_Work item_
Pull out every line of the rows below that contains the word "then".
--- Record extracts ---
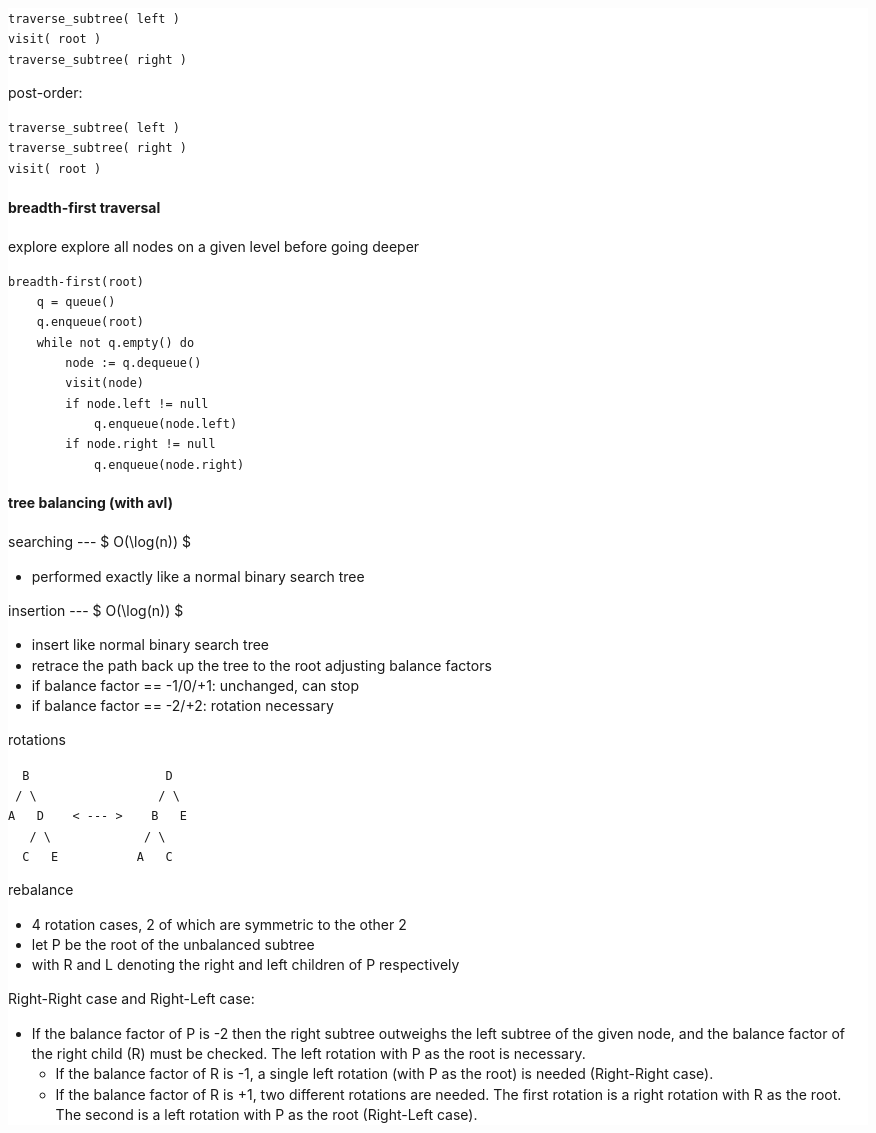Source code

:     traverse_subtree( left )
    visit( root )
    traverse_subtree( right )

post-order:

    traverse_subtree( left )
    traverse_subtree( right )
    visit( root )

#### breadth-first traversal

explore explore all nodes on a given level before going deeper

    breadth-first(root) 
        q = queue()
        q.enqueue(root)
        while not q.empty() do
            node := q.dequeue()
            visit(node)
            if node.left != null
                q.enqueue(node.left)
            if node.right != null
                q.enqueue(node.right)

#### tree balancing (with avl)

searching --- $ O(\log(n)) $

- performed exactly like a normal binary search tree

insertion --- $ O(\log(n)) $

- insert like normal binary search tree
- retrace the path back up the tree to the root adjusting balance factors
- if balance factor == -1/0/+1: unchanged, can stop
- if balance factor == -2/+2: rotation necessary

rotations

      B                   D
     / \                 / \
    A   D    < --- >    B   E
       / \             / \
      C   E           A   C

rebalance

- 4 rotation cases, 2 of which are symmetric to the other 2
- let P be the root of the unbalanced subtree
- with R and L denoting the right and left children of P respectively

Right-Right case and Right-Left case:

-   If the balance factor of P is -2 then the right subtree outweighs the left 
    subtree of the given node, and the balance factor of the right child (R) must be checked. The left rotation with P as the root is necessary.
    -   If the balance factor of R is -1, a single left rotation (with P as 
        the root) is needed (Right-Right case).
    - If the balance factor of R is +1, two different rotations are needed.
             The first rotation is a right rotation with R as the root. The second is a left rotation with P as the root (Right-Left case).
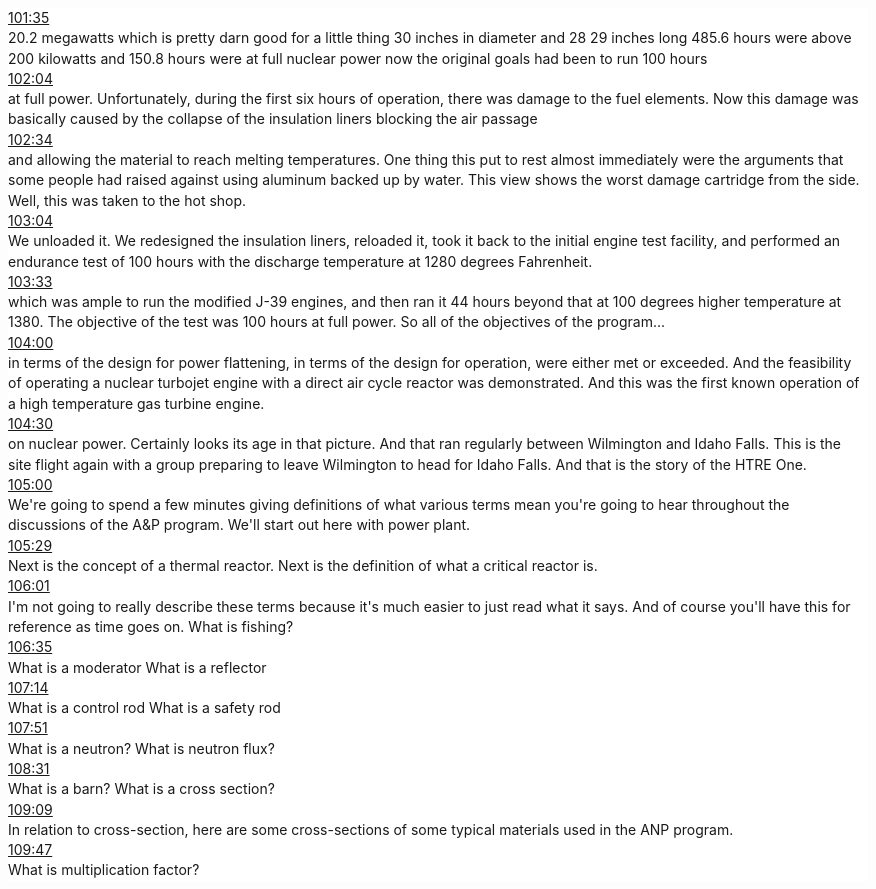 <div class="row"><div class="col-2 timestamp font-monospace small text-danger"><a href="https://www.youtube.com/watch?v=qjQqI1XoIXQ&t=6095">101:35</a></div><div class="col-8">20.2 megawatts which is pretty darn good for a little thing 30 inches in diameter and 28 29 inches long 485.6 hours were above 200 kilowatts and 150.8 hours were at full nuclear power now the original goals had been to run 100 hours</div></div>
<div class="row"><div class="col-2 timestamp font-monospace small text-danger"><a href="https://www.youtube.com/watch?v=qjQqI1XoIXQ&t=6124">102:04</a></div><div class="col-8">at full power. Unfortunately, during the first six hours of operation, there was damage to the fuel elements. Now this damage was basically caused by the collapse of the insulation liners blocking the air passage</div></div>
<div class="row"><div class="col-2 timestamp font-monospace small text-danger"><a href="https://www.youtube.com/watch?v=qjQqI1XoIXQ&t=6154">102:34</a></div><div class="col-8">and allowing the material to reach melting temperatures. One thing this put to rest almost immediately were the arguments that some people had raised against using aluminum backed up by water. This view shows the worst damage cartridge from the side. Well, this was taken to the hot shop.</div></div>
<div class="row"><div class="col-2 timestamp font-monospace small text-danger"><a href="https://www.youtube.com/watch?v=qjQqI1XoIXQ&t=6184">103:04</a></div><div class="col-8">We unloaded it. We redesigned the insulation liners, reloaded it, took it back to the initial engine test facility, and performed an endurance test of 100 hours with the discharge temperature at 1280 degrees Fahrenheit.</div></div>
<div class="row"><div class="col-2 timestamp font-monospace small text-danger"><a href="https://www.youtube.com/watch?v=qjQqI1XoIXQ&t=6213">103:33</a></div><div class="col-8">which was ample to run the modified J-39 engines, and then ran it 44 hours beyond that at 100 degrees higher temperature at 1380. The objective of the test was 100 hours at full power. So all of the objectives of the program...</div></div>
<div class="row"><div class="col-2 timestamp font-monospace small text-danger"><a href="https://www.youtube.com/watch?v=qjQqI1XoIXQ&t=6240">104:00</a></div><div class="col-8">in terms of the design for power flattening, in terms of the design for operation, were either met or exceeded. And the feasibility of operating a nuclear turbojet engine with a direct air cycle reactor was demonstrated. And this was the first known operation of a high temperature gas turbine engine.</div></div>
<div class="row"><div class="col-2 timestamp font-monospace small text-danger"><a href="https://www.youtube.com/watch?v=qjQqI1XoIXQ&t=6270">104:30</a></div><div class="col-8">on nuclear power. Certainly looks its age in that picture. And that ran regularly between Wilmington and Idaho Falls. This is the site flight again with a group preparing to leave Wilmington to head for Idaho Falls. And that is the story of the HTRE One.</div></div>
<div class="row"><div class="col-2 timestamp font-monospace small text-danger"><a href="https://www.youtube.com/watch?v=qjQqI1XoIXQ&t=6300">105:00</a></div><div class="col-8">We're going to spend a few minutes giving definitions of what various terms mean you're going to hear throughout the discussions of the A&P program. We'll start out here with power plant.</div></div>
<div class="row"><div class="col-2 timestamp font-monospace small text-danger"><a href="https://www.youtube.com/watch?v=qjQqI1XoIXQ&t=6329">105:29</a></div><div class="col-8">Next is the concept of a thermal reactor. Next is the definition of what a critical reactor is.</div></div>
<div class="row"><div class="col-2 timestamp font-monospace small text-danger"><a href="https://www.youtube.com/watch?v=qjQqI1XoIXQ&t=6361">106:01</a></div><div class="col-8">I'm not going to really describe these terms because it's much easier to just read what it says. And of course you'll have this for reference as time goes on. What is fishing?</div></div>
<div class="row"><div class="col-2 timestamp font-monospace small text-danger"><a href="https://www.youtube.com/watch?v=qjQqI1XoIXQ&t=6395">106:35</a></div><div class="col-8">What is a moderator What is a reflector</div></div>
<div class="row"><div class="col-2 timestamp font-monospace small text-danger"><a href="https://www.youtube.com/watch?v=qjQqI1XoIXQ&t=6434">107:14</a></div><div class="col-8">What is a control rod What is a safety rod</div></div>
<div class="row"><div class="col-2 timestamp font-monospace small text-danger"><a href="https://www.youtube.com/watch?v=qjQqI1XoIXQ&t=6471">107:51</a></div><div class="col-8">What is a neutron? What is neutron flux?</div></div>
<div class="row"><div class="col-2 timestamp font-monospace small text-danger"><a href="https://www.youtube.com/watch?v=qjQqI1XoIXQ&t=6511">108:31</a></div><div class="col-8">What is a barn? What is a cross section?</div></div>
<div class="row"><div class="col-2 timestamp font-monospace small text-danger"><a href="https://www.youtube.com/watch?v=qjQqI1XoIXQ&t=6549">109:09</a></div><div class="col-8">In relation to cross-section, here are some cross-sections of some typical materials used in the ANP program.</div></div>
<div class="row"><div class="col-2 timestamp font-monospace small text-danger"><a href="https://www.youtube.com/watch?v=qjQqI1XoIXQ&t=6587">109:47</a></div><div class="col-8">What is multiplication factor?</div></div>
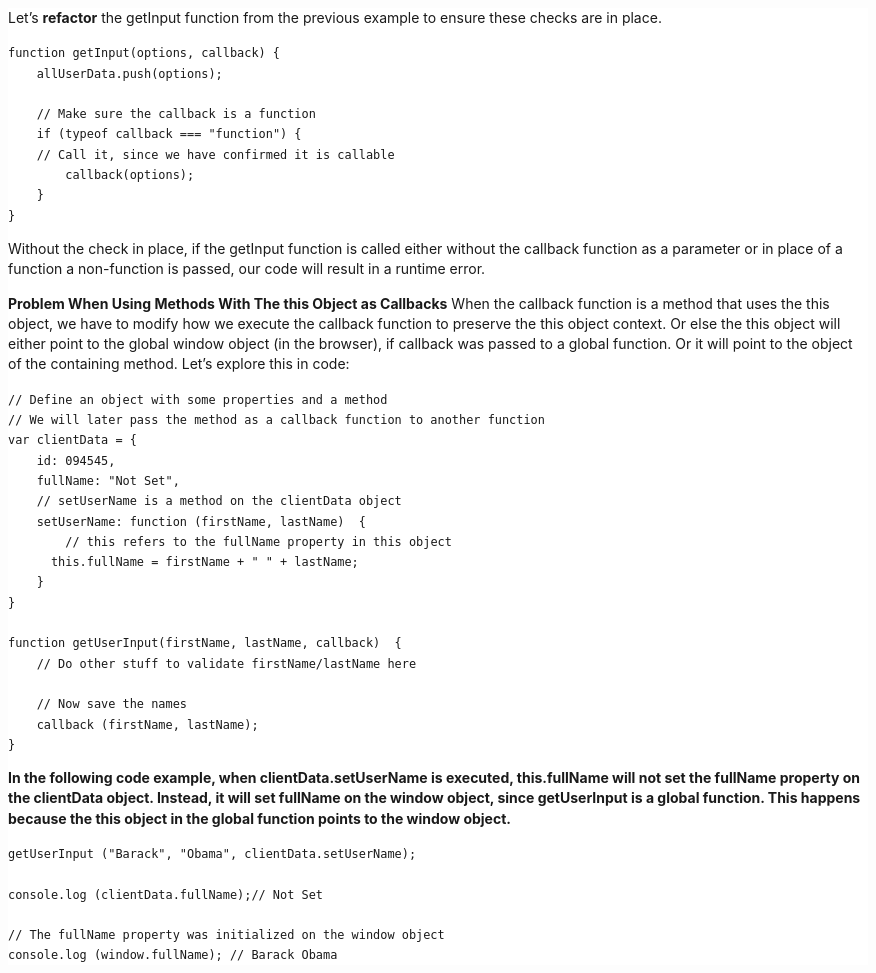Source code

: Let’s **refactor** the getInput function from the previous example to ensure these checks are in place.


	function getInput(options, callback) {
		allUserData.push(options);
	​
		// Make sure the callback is a function​
		if (typeof callback === "function") {
		// Call it, since we have confirmed it is callable​
			callback(options);
		}
	}

Without the check in place, if the getInput function is called either without the callback function as a parameter or in place of a function a non-function is passed, our code will result in a runtime error.

**Problem When Using Methods With The this Object as Callbacks**
When the callback function is a method that uses the this object, we have to modify how we execute the callback function to preserve the this object context. Or else the this object will either point to the global window object (in the browser), if callback was passed to a global function. Or it will point to the object of the containing method.
Let’s explore this in code: 


	// Define an object with some properties and a method​
	​// We will later pass the method as a callback function to another function​
	​var clientData = {
		id: 094545,
		fullName: "Not Set",
		// setUserName is a method on the clientData object​
		setUserName: function (firstName, lastName)  {
			// this refers to the fullName property in this object​
		  this.fullName = firstName + " " + lastName;
		}
	}
	​
	​function getUserInput(firstName, lastName, callback)  {
		// Do other stuff to validate firstName/lastName here​
	​
		// Now save the names​
		callback (firstName, lastName);
	}

**In the following code example, when clientData.setUserName is executed, this.fullName will not set the fullName property on the clientData object. Instead, it will set fullName on the window object, since getUserInput is a global function. This happens because the this object in the global function points to the window object.**


	getUserInput ("Barack", "Obama", clientData.setUserName);
	​
	console.log (clientData.fullName);// Not Set​
	​
	​// The fullName property was initialized on the window object​
	console.log (window.fullName); // Barack Obama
---
_Answer to the problem_
-   If the balance factor of P is -2 then the right subtree outweighs the left 
<div class="row"><div class="col-2 timestamp font-monospace small text-danger"><a href="https://www.youtube.com/watch?v=qjQqI1XoIXQ&t=6213">103:33</a></div><div class="col-8">which was ample to run the modified J-39 engines, and then ran it 44 hours beyond that at 100 degrees higher temperature at 1380. The objective of the test was 100 hours at full power. So all of the objectives of the program...</div></div>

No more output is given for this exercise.